Tuesday, February 6, 2024

Four scientific reasons to be skeptical of AI hype

The hype about AI continues, whether in business or science. Undoubtedly, there is a lot of potential in machine learning, big data, and large language models. But that does not mean that the hype is justified. It is more likely to limit real scientific progress and waste a lot of resources.

My innate scepticism receives concrete support from an article from 2018 that gives four scientific reasons for concern.

Big data: the end of the scientific method? 

Sauro Succi and Peter V. Coveney

The article might be viewed as a response to a bizarre article in 2008 by Chris Anderson, editor-in-chief at Wired, The End of Theory: The Data Deluge Makes the Scientific Method Obsolete

‘With enough data, the numbers speak for themselves, correlation replaces causation, and science can advance even without coherent models or unified theories’.

Here are the four scientific reasons for caution about such claims given by Succi and Coveney.

(i) Complex systems are strongly correlated, hence they do not (generally) obey Gaussian statistics.

The law of large numbers (central limit theorem) may not apply and rare events may dominate behaviour. For example, consider the power law decays observed in many complex systems. They are in sharp contrast to the rapid exponential decay in the Gaussian distribution. The authors state, "when rare events are not so rare, convergence rates can be frustratingly slow even in the face of petabytes of data."

(ii) No data are big enough for systems with strong sensitivity to data inaccuracies.

Big data and machine learning involve fitting data to a chosen function, such as a "cost function" with many parameters. That fitting involves a minimisation routine which acts on some sort of "landscape." If the landscape is smooth and minima are well-separated and not separated by too large of maxima then the routine may work. However, if the landscape is rough or the routine gets stuck in some metastable state there will be problems, such as over-fitting.

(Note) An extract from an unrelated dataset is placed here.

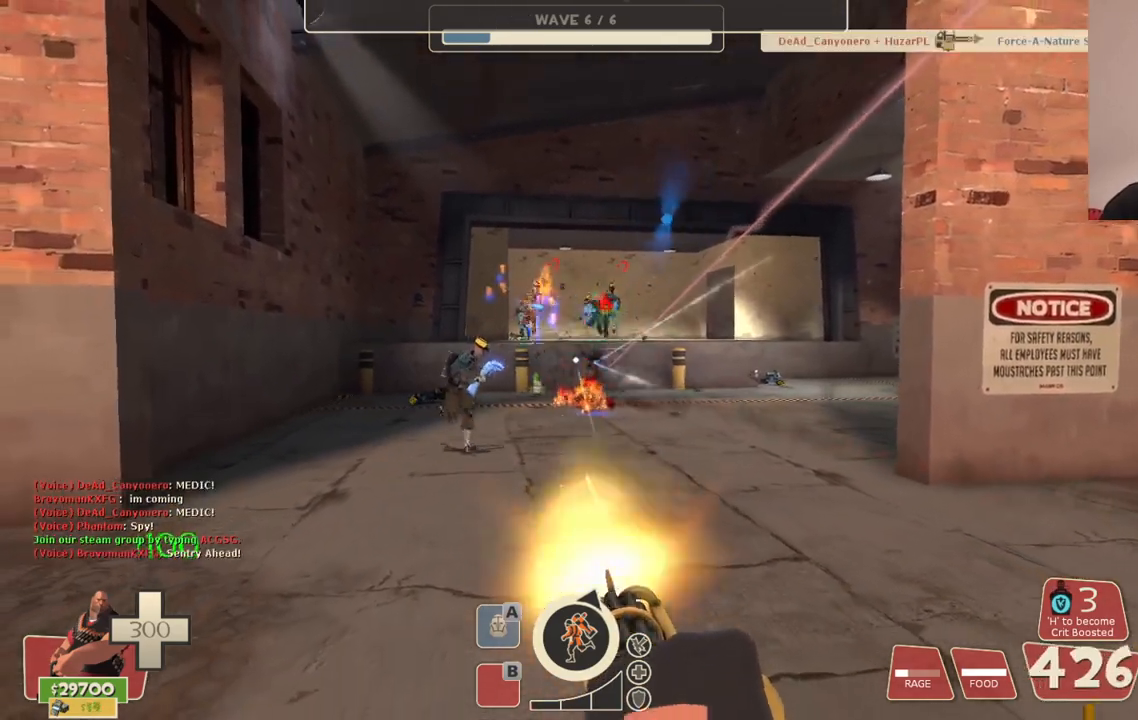
{"buttons": ["L2", "R2"], "left_stick": "down", "right_stick": "center", "events": []}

(iii) Correlation does not imply causation, the link between the two becoming exponentially fainter at increasing data size.  

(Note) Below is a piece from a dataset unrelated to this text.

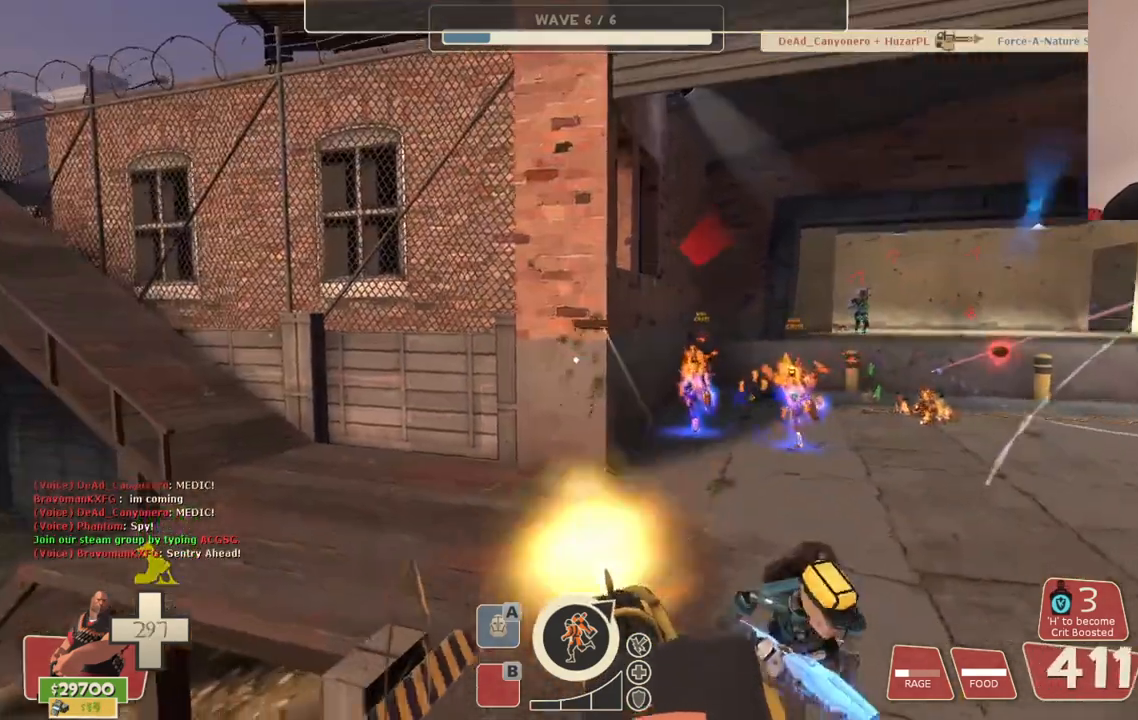
{"buttons": ["L2", "R2"], "left_stick": "down", "right_stick": "center", "events": [[17, "right_stick", "center"]]}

(iv) In a finite-capacity world, too much data is just as bad as no data.

In other words, it is all about curve fitting. The more parameters used the less likely for insight to be gained. Here the authors quote the famous aphorism, attributed to von Neumann and Fermi, "with four parameters I can fit an elephant and with five I can make his tail wiggle."

Aside: an endearing part of the article is the inclusion of tow choice quotes from C.S. Lewis
‘Once you have surrendered your brain, you've surrendered your life’ (paraphrased)

‘When man proclaims conquest of power of nature, what it really means is conquest of power of some men over other men’.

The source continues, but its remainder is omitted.